Not reliably determined from your excerpt
- The exact chemical identity boundaries of each “compound” claim.
- Whether compound claims are Markush broad genus ranges vs. narrow exemplars.
- Whether salt coverage is present in claims 3-6 and 9-12 beyond what your excerpt shows.
- Whether there are additional dependent claims not provided.
Key Takeaways
- US 10,927,129 claims six compound members (claims 1, 3, 5, 7, 9, 11) and six matching formulation claims (claims 2, 4, 6, 8, 10, 12).
- The formulation scope is structurally broad: it uses “pharmaceutically acceptable carrier or diluent” language without visible dosage-form or route limits in your excerpts.
- The compound scope breadth cannot be quantified from the provided text because the defining chemical structures/features are missing from the “compound” lines.
- Salt coverage is explicitly visible for claims 1/2 and 7/8 in your excerpt; salt coverage for claims 3-6 and 9-12 is not shown in what you provided.
FAQs
1) Do claims 2, 4, 6, 8, 10, and 12 cover any dosage form?

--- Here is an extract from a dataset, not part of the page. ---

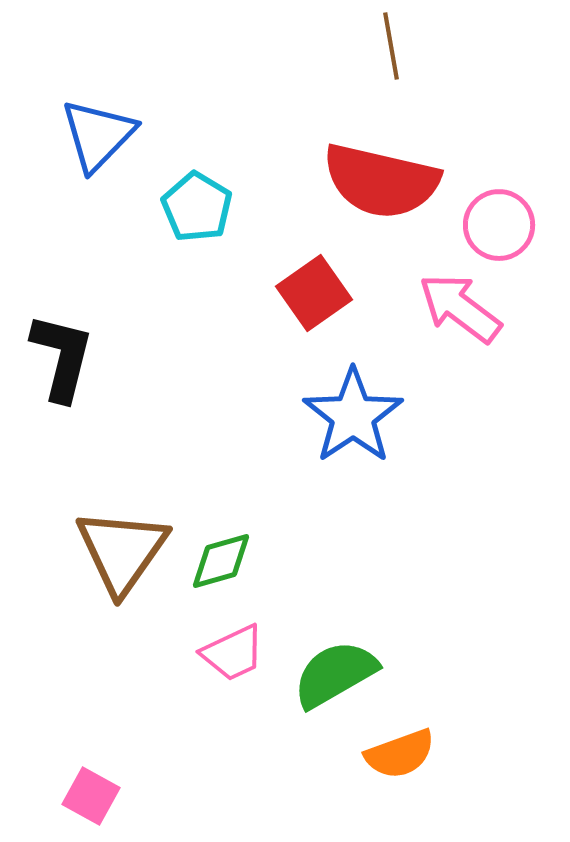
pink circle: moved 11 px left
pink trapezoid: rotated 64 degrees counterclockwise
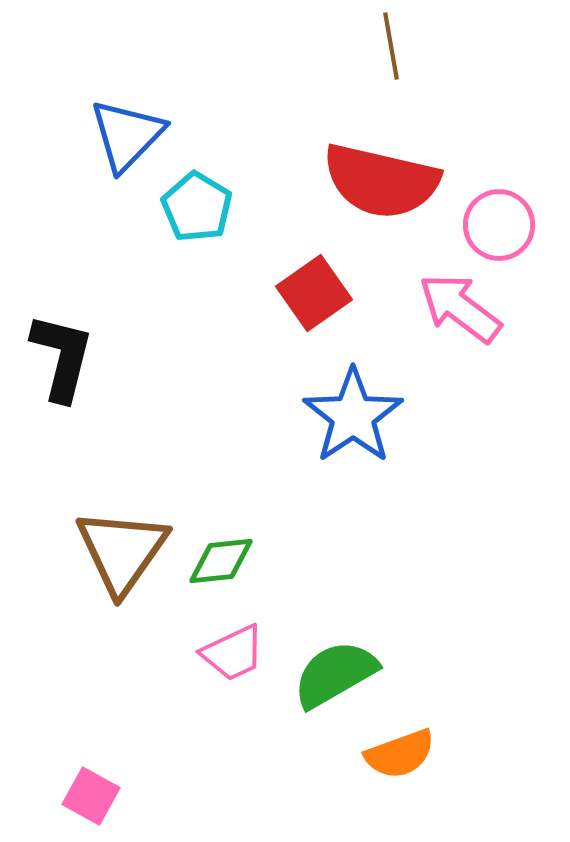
blue triangle: moved 29 px right
green diamond: rotated 10 degrees clockwise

They cover compositions containing the claimed compound plus a “pharmaceutically acceptable carrier or diluent.” Your excerpt does not impose dosage-form limits.
2) Are there multiple active ingredients covered?
Yes. The patent structure shows six separate compound claims (1, 3, 5, 7, 9, 11), each with a corresponding composition claim.
3) Does the patent protect salts?
Your excerpt explicitly includes “pharmaceutically acceptable salt thereof” in claims 1, 2, 7, 8. Salt coverage for other claims is not visible in the text you provided.
4) What determines whether a competitor’s product infringes?
For this patent, infringement hinges on whether the competitor’s active ingredient falls within the compound definitions in claims 1, 3, 5, 7, 9, 11, because the formulation claims are then satisfied by inclusion in a pharmaceutically acceptable carrier/diluent.
5) Can the formulation claims be avoided by changing excipients?
If the active compound remains inside the compound claim scope, merely changing excipients is unlikely to avoid a formulation claim that broadly covers “pharmaceutically acceptable carrier or diluent.”
References
[1] United States Patent and Trademark Office. US Patent 10,927,129 (claims as provided by the user excerpt).